1637. GardenWorld

Most people would like to live in a blend of
nature and civilization. Why do we not use
our resources and technology– our wealth
to go there?

GardenWorld is a turn away from the rationality of production with its irrational conclusion that more stuff means more happiness. Clearly “happiness” is a deeper problem to which “more” is a pathetic and destructive answer. This book is based on the core idea that we have lost a public vision of the future and our education has stunted individual imagination for the better life. Democracy and technology no longer seem to mobilize hope, but fear. And yet a direction already exists in the minds of most people, and they would vote for it, if were offered by the political leaders. And it will not be, at least in the early phases. Politicians vote for what is. The hope is that people will do some inventing and creating themselves. With the Internet creating the possibility of discussing everything, including why, and how to live, the hope is not impotent.

GardenWorld is that vision, a world where advanced technology and natural growth are blended through design (including architecture, city planning, landscape planning, food, recreation and institutions, and more) in a robust economy of local and regional experimentation in restoration, development and local business initiatives, all under the guidance of GardenWorld as an intent, blending aesthetics and pragmatics. In GardenWorld health and education are seen as enablers of participation, and tough environmental regulation drives technical innovation. Doing a better job on local development and retrofitting for energy conservation, and growing green for energy and food independence creates potentially a very large number of local jobs that are much harder to export. Democracy would expand and complexify locally, moving from mere voting to conversational networks across generations and class lines.

GardenWorld is more of an intent to experiment than a plan to follow. The idea is simply, from the window box or roof top in the inner city, through the malls and the suburbs, to the fringe wilderness, we should be looking for ways to enhance the aesthetics and the usefulness through landscape design, from the micro to the macro: gardens, food, parks, paths, climate amelioration through tree planting in hot cities.

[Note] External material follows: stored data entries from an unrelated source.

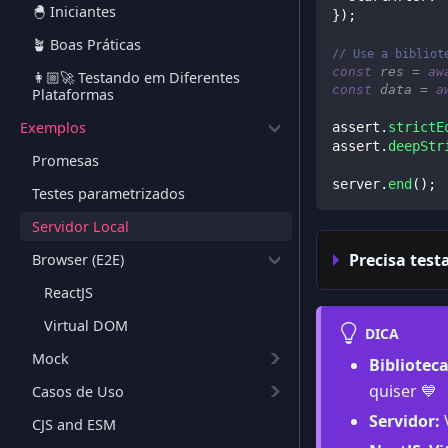
🐣 Iniciantes
}
)
;
🪴 Boas Práticas
// Use a bibliot
const
 res 
=
aw
👩🏼‍🚀 Testando em Diferentes
const
 data 
=
a
Plataformas
Exemplos
assert
.
strictE
assert
.
deepStr
Promesas
server
.
end
(
)
;
Testes parametrizados
Servidor Local
Precisa test
Browser (E2E)
ReactJS
Virtual DOM
DICA
Mock
Biblioteca
quiser 💙
Casos de Uso
Servidor:
CJS and ESM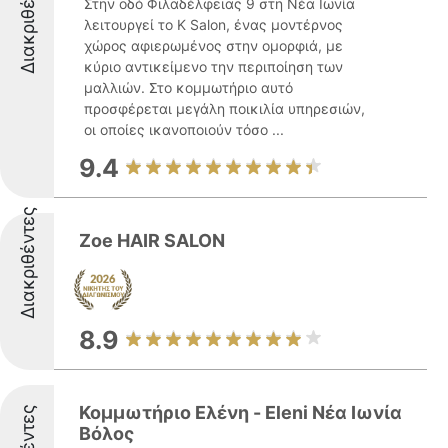
Διακριθέντες
Στην οδό Φιλαδέλφειας 9 στη Νέα Ιωνία
λειτουργεί το K Salon, ένας μοντέρνος
χώρος αφιερωμένος στην ομορφιά, με
κύριο αντικείμενο την περιποίηση των
μαλλιών. Στο κομμωτήριο αυτό
προσφέρεται μεγάλη ποικιλία υπηρεσιών,
οι οποίες ικανοποιούν τόσο ...
9.4
Διακριθέντες
Zoe HAIR SALON
8.9
Κομμωτήριο Ελένη - Eleni Νέα Ιωνία
Βόλος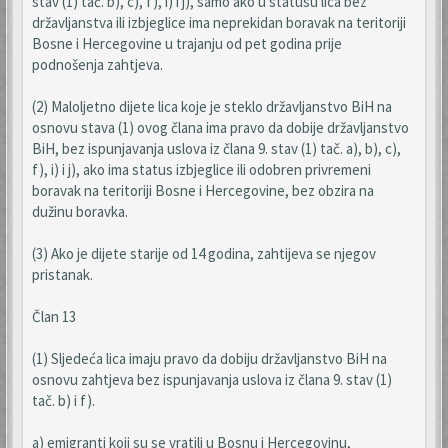
stav (1) tač. b), c), f), i) i j), samo ako u statusu lica bez
državljanstva ili izbjeglice ima neprekidan boravak na teritoriji
Bosne i Hercegovine u trajanju od pet godina prije
podnošenja zahtjeva.
(2) Maloljetno dijete lica koje je steklo državljanstvo BiH na
osnovu stava (1) ovog člana ima pravo da dobije državljanstvo
BiH, bez ispunjavanja uslova iz člana 9. stav (1) tač. a), b), c),
f), i) i j), ako ima status izbjeglice ili odobren privremeni
boravak na teritoriji Bosne i Hercegovine, bez obzira na
dužinu boravka.
(3) Ako je dijete starije od 14 godina, zahtijeva se njegov
pristanak.
Član 13
(1) Sljedeća lica imaju pravo da dobiju državljanstvo BiH na
osnovu zahtjeva bez ispunjavanja uslova iz člana 9. stav (1)
tač. b) i f).
a) emigranti koji su se vratili u Bosnu i Hercegovinu,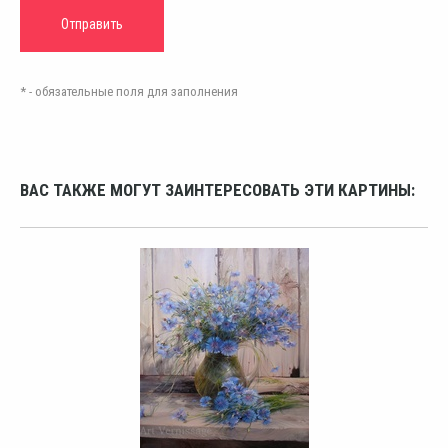
* - обязательные поля для заполнения
ВАС ТАКЖЕ МОГУТ ЗАИНТЕРЕСОВАТЬ ЭТИ КАРТИНЫ: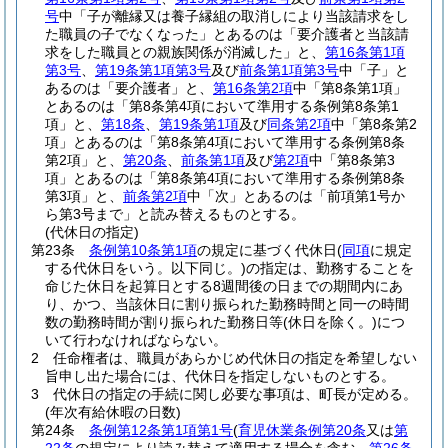
号
中「子が離縁又は養子縁組の取消しにより当該請求をし
た職員の子でなくなった」とあるのは「要介護者と当該請
求をした職員との親族関係が消滅した」と、
第16条第1項
第3号
、
第19条第1項第3号
及び
前条第1項第3号
中「子」と
あるのは「要介護者」と、
第16条第2項
中「第8条第1項」
とあるのは「第8条第4項において準用する条例第8条第1
項」と、
第18条
、
第19条第1項
及び
同条第2項
中「第8条第2
項」とあるのは「第8条第4項において準用する条例第8条
第2項」と、
第20条
、
前条第1項
及び
第2項
中「第8条第3
項」とあるのは「第8条第4項において準用する条例第8条
第3項」と、
前条第2項
中「次」とあるのは「前項第1号か
ら第3号まで」と読み替えるものとする。
(代休日の指定)
第23条
条例第10条第1項
の規定に基づく代休日
(
同項
に規定
する代休日をいう。以下同じ。)
の指定は、勤務することを
命じた休日を起算日とする8週間後の日までの期間内にあ
り、かつ、当該休日に割り振られた勤務時間と同一の時間
数の勤務時間が割り振られた勤務日等
(休日を除く。)
につ
いて行わなければならない。
2
任命権者は、職員があらかじめ代休日の指定を希望しない
旨申し出た場合には、代休日を指定しないものとする。
3
代休日の指定の手続に関し必要な事項は、町長が定める。
(年次有給休暇の日数)
第24条
条例第12条第1項第1号
(
育児休業条例第20条
又は
第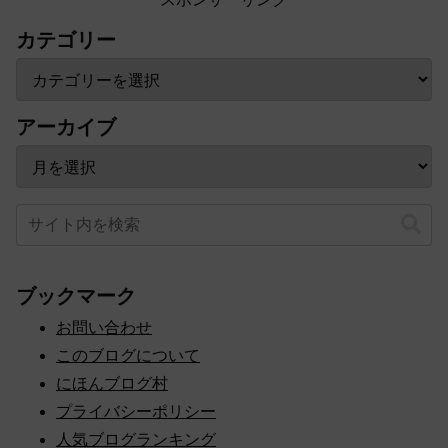
カテゴリー
アーカイブ
ブックマーク
お問い合わせ
このブログについて
にほんブログ村
プライバシーポリシー
人気ブログランキング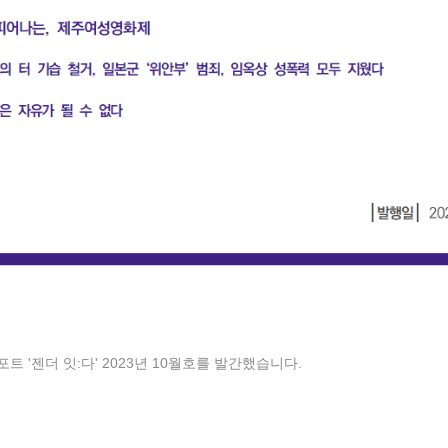
 '젠더 잇:다' 2023년 10월호를 발간했습니다.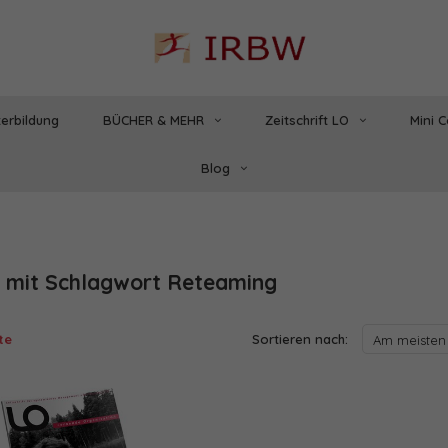
erbildung
BÜCHER & MEHR
Zeitschrift LO
Mini 
Blog
l mit Schlagwort Reteaming
te
Sortieren nach:
Am meisten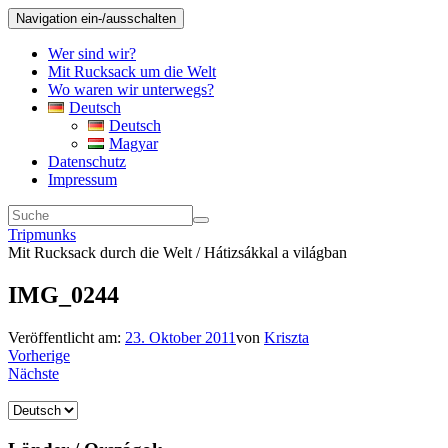
Navigation ein-/ausschalten
Wer sind wir?
Mit Rucksack um die Welt
Wo waren wir unterwegs?
Deutsch
Deutsch
Magyar
Datenschutz
Impressum
Tripmunks
Mit Rucksack durch die Welt / Hátizsákkal a világban
IMG_0244
Veröffentlicht am:
23. Oktober 2011
von
Kriszta
Vorherige
Nächste
Sprache
auswählen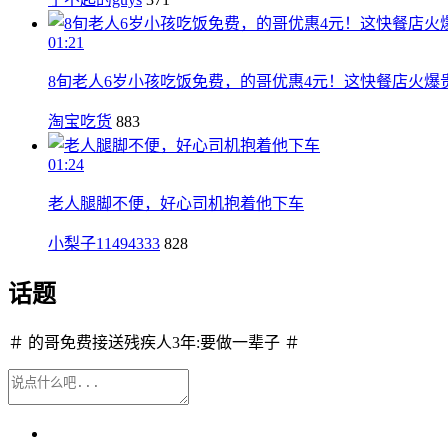
01:21
8旬老人6岁小孩吃饭免费，的哥优惠4元！这快餐店火爆
淘宝吃货
883
01:24
老人腿脚不便，好心司机抱着他下车
小梨子11494333
828
话题
＃ 的哥免费接送残疾人3年:要做一辈子 ＃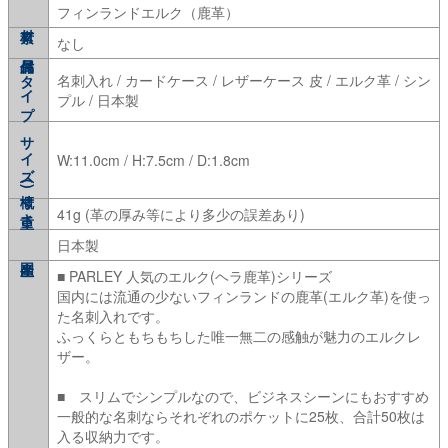
フィンランドエルク（鹿革）
なし
タイプ
名刺入れ / カードケース / レザーケース 皮 / エルク革 / シン
プル / 日本製
サイズ (概寸)
W:11.0cm / H:7.5cm / D:1.8cm
重さ
41g (革の厚み等により多少の誤差あり)
日本製
■ PARLEY 人気のエルク(ヘラ鹿革)シリーズ
国内には流通の少ないフィンランドの鹿革(エルク革)を使っ
た名刺入れです。
ふっくらともちもちした唯一無二の感触が魅力のエルクレ
ザー。
■ スリムでシンプルなので、ビジネスシーンにもおすすめ
一般的な名刺ならそれぞれのポケットに25枚、合計50枚は
入る収納力です。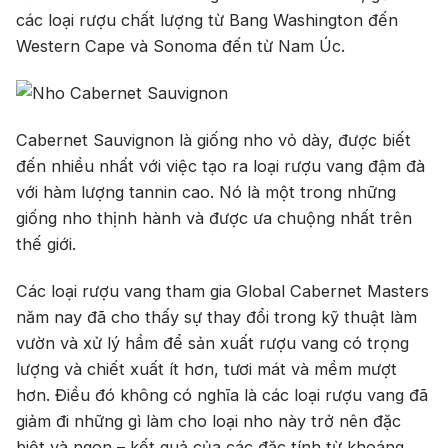
các loại rượu chất lượng từ Bang Washington đến
Western Cape và Sonoma đến từ Nam Úc.
Cabernet Sauvignon là giống nho vỏ dày, được biết
đến nhiều nhất với việc tạo ra loại rượu vang đậm đà
với hàm lượng tannin cao. Nó là một trong những
giống nho thịnh hành và được ưa chuộng nhất trên
thế giới.
Các loại rượu vang tham gia Global Cabernet Masters
năm nay đã cho thấy sự thay đổi trong kỹ thuật làm
vườn và xử lý hầm để sản xuất rượu vang có trọng
lượng và chiết xuất ít hơn, tươi mát và mềm mượt
hơn. Điều đó không có nghĩa là các loại rượu vang đã
giảm đi những gì làm cho loại nho này trở nên đặc
biệt và ngon – kết quả của các đặc tính từ khoáng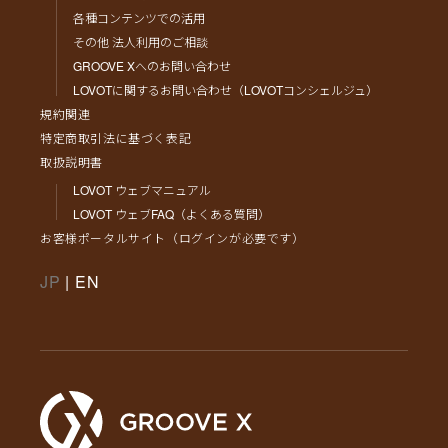
各種コンテンツでの活用
その他 法人利用のご相談
GROOVE Xへのお問い合わせ
LOVOTに関するお問い合わせ（LOVOTコンシェルジュ）
規約関連
特定商取引法に基づく表記
取扱説明書
LOVOT ウェブマニュアル
LOVOT ウェブFAQ（よくある質問）
お客様ポータルサイト（ログインが必要です）
JP
|
EN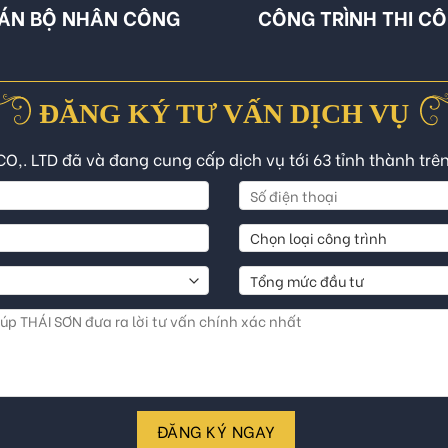
ÁN BỘ NHÂN CÔNG
CÔNG TRÌNH THI C
ĐĂNG KÝ TƯ VẤN DỊCH VỤ
CO,. LTD đã và đang cung cấp dịch vụ tới 63 tỉnh thành trê
ĐĂNG KÝ NGAY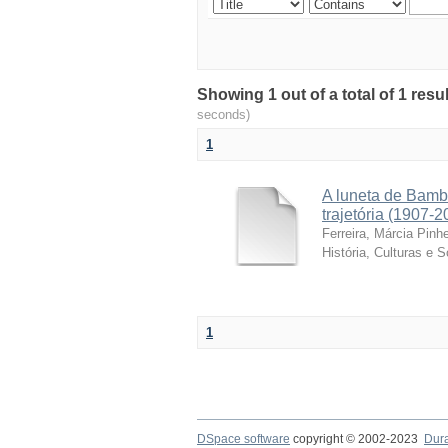
Showing 1 out of a total of 1 resu
seconds)
1
A luneta de Bamb
trajetória (1907-2
Ferreira, Márcia Pinhe
História, Culturas e 
1
DSpace software
copyright © 2002-2023
Dur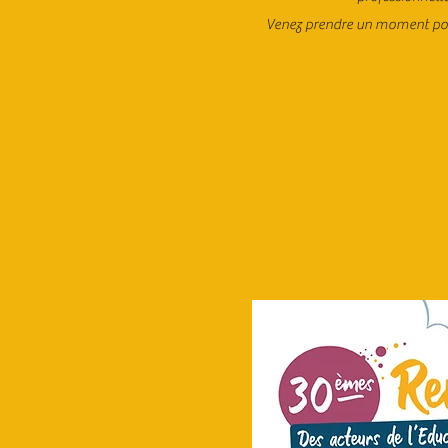
Venez prendre un moment pour é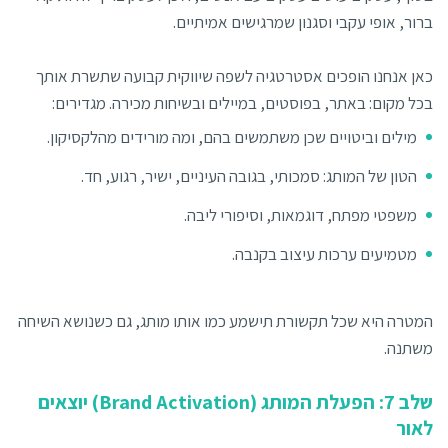
ברור, אופי עקבי וסגנון שמרגישים אמיתיים.
כאן אנחנו הופכים אסטרטגיה לשפה שיווקית קבועה שתשרת אותך
בכל מקום: באתר, בפוסטים, במיילים ובשיחות מכירה. מגדירים:
מילים וביטויים שכן משתמשים בהם, ומה מורידים מהלקסיקון.
הטון של המותג: סמכותי, בגובה העיניים, ישיר, רגוע, חד.
משפטי מפתח, דוגמאות, וסיפורי ליבה.
מטמיעים ערכות עיצוב בקנבה.
המטרה היא שכל תקשורת תישמע כמו אותו מותג, גם כשנושא השיחה
משתנה.
שלב 7: הפעלת המותג (Brand Activation) יוצאים
לאור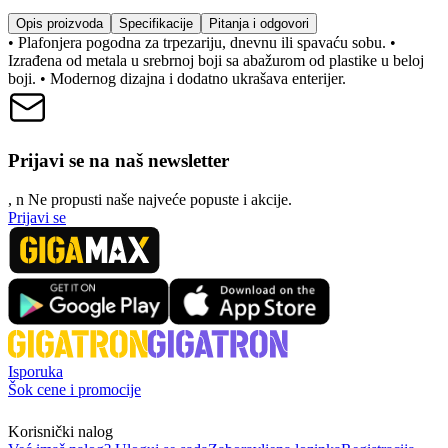
Opis proizvoda
Specifikacije
Pitanja i odgovori
• Plafonjera pogodna za trpezariju, dnevnu ili spavaću sobu. •
Izrađena od metala u srebrnoj boji sa abažurom od plastike u beloj
boji. • Modernog dizajna i dodatno ukrašava enterijer.
Prijavi se na naš newsletter
, n
N
e propusti naše najveće popuste i akcije.
Prijavi se
Isporuka
Šok cene i promocije
Korisnički nalog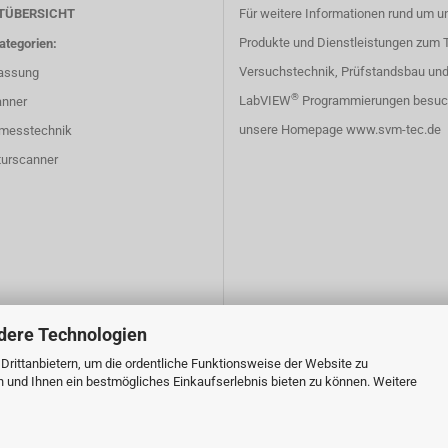
TÜBERSICHT
Für weitere Informationen rund um u
Produkte und Dienstleistungen zum
ategorien:
Versuchstechnik, Prüfstandsbau un
assung
®
LabVIEW
Programmierungen besuc
nner
unsere Homepage
www.svm-tec.de
tmesstechnik
urscanner
dere Technologien
rittanbietern, um die ordentliche Funktionsweise der Website zu
n und Ihnen ein bestmögliches Einkaufserlebnis bieten zu können. Weitere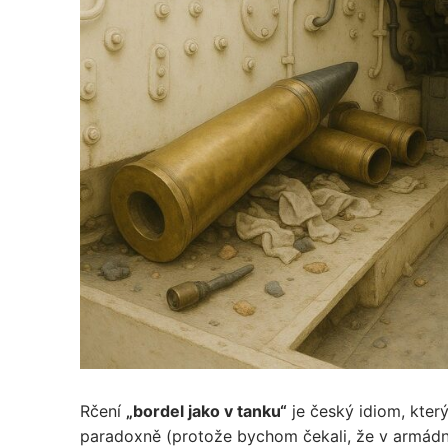
Rčení
„bordel jako v tanku“
je český idiom, který
paradoxně (protože bychom čekali, že v armádní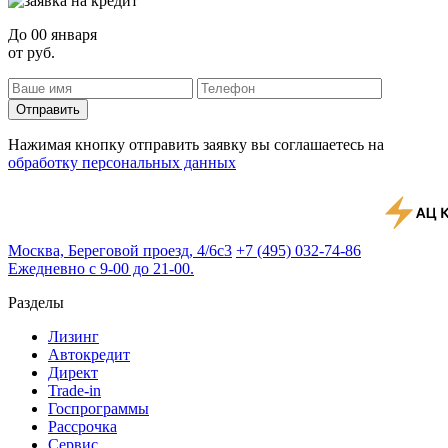
До
00 января
от
руб.
Отправить
Нажимая кнопку отправить заявку вы соглашаетесь на
обработку персональных данных
Москва, Береговой проезд, 4/6с3
+7 (495) 032-74-86
Ежедневно с 9-00 до 21-00.
Разделы
Лизинг
Автокредит
Директ
Trade-in
Госпрограммы
Рассрочка
Сервис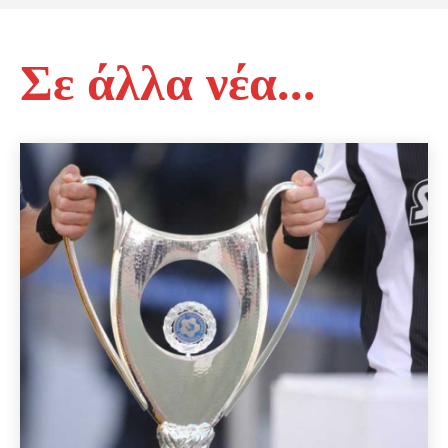
Σε άλλα νέα...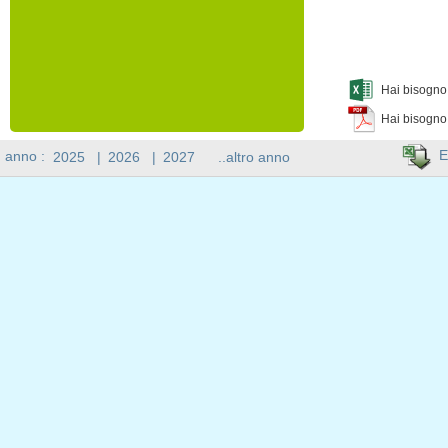
Hai bisogno 
Hai bisogno
E
n anno :
2025
|
2026
|
2027
..altro anno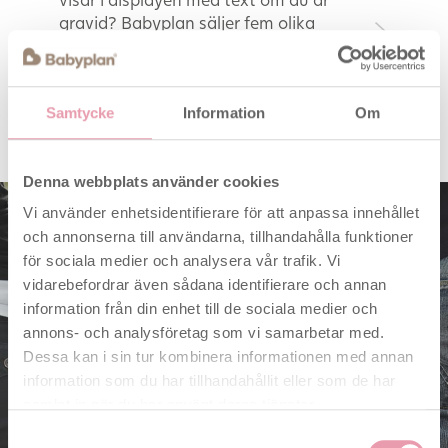
gravid? Babyplan säljer fem olika
typer av graviditetstest. Babyplans
Graviditetstest finns både som sticka
och som stav. Du kan också välja
Samtycke
Information
Om
Babyplans Digitala Graviditetstest,
som är mycket användarvänligt.
Denna webbplats använder cookies
Vi använder enhetsidentifierare för att anpassa innehållet
och annonserna till användarna, tillhandahålla funktioner
för sociala medier och analysera vår trafik. Vi
Babydrömmar?
vidarebefordrar även sådana identifierare och annan
Lägg en plan.
information från din enhet till de sociala medier och
annons- och analysföretag som vi samarbetar med.
Dessa kan i sin tur kombinera informationen med annan
Du får guiden när du
information som du har tillhandahållit eller som de har
anmäler dig för våra
samlat in när du har använt deras tjänster.
Anmäl dig här
nyhetsbrev om
Samtyckesval
fertilitet och goda råd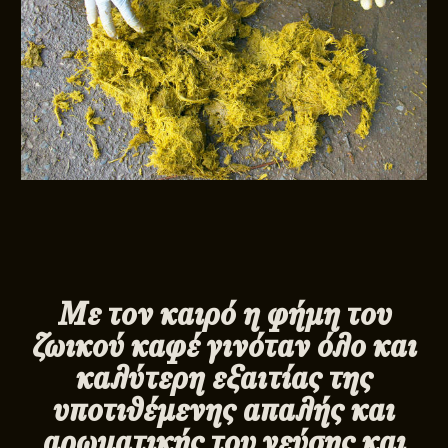
Με τον καιρό η φήμη του
ζωικού καφέ γινόταν όλο και
καλύτερη εξαιτίας της
υποτιθέμενης απαλής και
αρωματικής του γεύσης και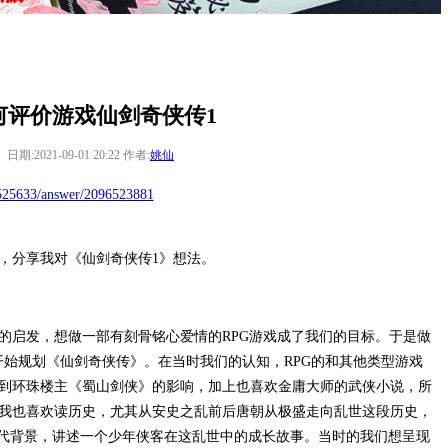
何评价游戏仙剑奇侠传1
日期:2021-09-01 20:22 作者:
姚仙
6525633/answer/2096523881
，分享我对《仙剑奇侠传1》想法。
的启发，想做一部有刻骨铭心爱情的RPG游戏成了我们的目标。于是做
开始规划《仙剑奇侠传》。在当时我们的认知，RPG的和其他类型游戏
到环珠楼主《蜀山剑侠》的影响，加上也喜欢金庸大师的武侠小说，所
我也喜欢读历史，尤其从安史之乱前后唐朝从极盛走向乱世这段历史，
时代背景，讲述一个少年侠客在这乱世中的成长故事。当时的我们想呈现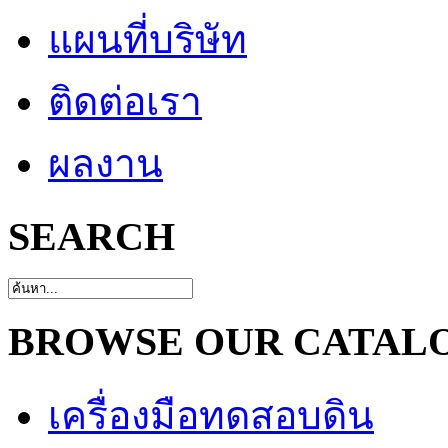
แผนที่บริษัท
ติดต่อเรา
ผลงาน
SEARCH
BROWSE OUR CATAL
เครื่องมือทดสอบดิน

GardenWorld is not just the sum of these practical activities but an intent to realize a vision. It is how we can put together a goal, with the positive potential of technology, capital, human lives and politics. By vision I mean something like what the Impressionist painters, Monet, Renoir, Bonnard and all their friends, did for the emerging bourgeoisie middle class life – enhance every space with color and life, mixing nature and human relationships in a new harmony and meaningful discord. From the Hanging Gardens of Babylon to Central Park, the British estate gardens, Architectural Digest, and the impact of simply putting flowers in our living room – bring human relationships into a better balance with plants, as food and beauty, as a core design principle, throughout our entire environment.

GardenWorld is not a plan for what you should do. It is an invitation to creatively participate as you help invent, from the very local, to neighborhood, regional, national and global as we explore how to replace the techno-mechanical image of the potentialities of the use –and misuse – of our wealth with a goal of a more humane, democratic, organic and natural environment. If this isn’t the world you want, what do you want? As Socrates asked, “What is a fit life for a human being?”